Review Details
MUSIC IN THE UNIVERSITY SCHUBERT: WINTERREISE PAUL TIERNEY Baritone ROGER B. WILLIAMS Piano
Alan Cooper
05 March 2009
KING’S COLLEGE CHAPEL
Following on from their successful collaboration in Schubert’s Die Schöne Müllerin the stalwart team comprising baritone Paul Tierney with Roger B. Williams, piano, set out to tackle Winterreise, the composer’s second great song cycle based on poems by Wilhelm Müller. The poems of this cycle, probably the greater of the two, were originally dedicated to the composer Carl Maria von Weber to whom Müller was related.
This song cycle has been compared to an opera but for me, this is the nearest that music comes to the novel rather than the opera because its succession of thoughts and images so vividly painted by the words and amplified by the music draw the listener into this world so completely and so intimately that the surroundings of the concert hall melt away and Schubert’s world becomes reality throughout the performance of the cycle.

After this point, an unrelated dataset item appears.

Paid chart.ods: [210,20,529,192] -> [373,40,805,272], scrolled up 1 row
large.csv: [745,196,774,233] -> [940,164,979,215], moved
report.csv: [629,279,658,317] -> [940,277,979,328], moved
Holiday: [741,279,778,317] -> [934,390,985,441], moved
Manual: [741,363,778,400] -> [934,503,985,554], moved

This was the result of the magic wrought by Paul Tierney and Roger Williams in a performance that I found totally absorbing. This was by far the best performance I have yet heard from Paul Tierney. The tessitura of these songs was particularly well suited to his voice and his upper notes in particular were beautifully clear, transparent and unwavering. Right from the opening song the quality of his singing promised to be really special and throughout the cycle we were not disappointed. Time and again he brought the visions of the poems to life as when the wind blowing the Weathervane in the second song could be heard reflected graphically in Paul’s singing. Here you could almost feel the movement of the vane. Der Lindenbaum seemed to glow with light that came from the bright warmth of the singing and in Die Krähe you could sense the bird circling overhead.
The piano too had a prominent role in colouring in Müller’s words with Schubert’s incandescent music. Rhythm played an important part in suggesting changes of mood as in Die Post to quote but one example and Roger Williams made the harmonies in the piano writing bring out an astonishing range of cold dark colours each one so different from the last. The final song which if sung on its own in a recital has less impact sounded quite devastating heard here in its proper milieu. It took the capacity audience in the Chapel quite some time to regain its equilibrium after the dark journey on which Paul and Roger had taken it, but there was no mistaking the warmth of the ovation which this exceptionally fine performance so richly deserved.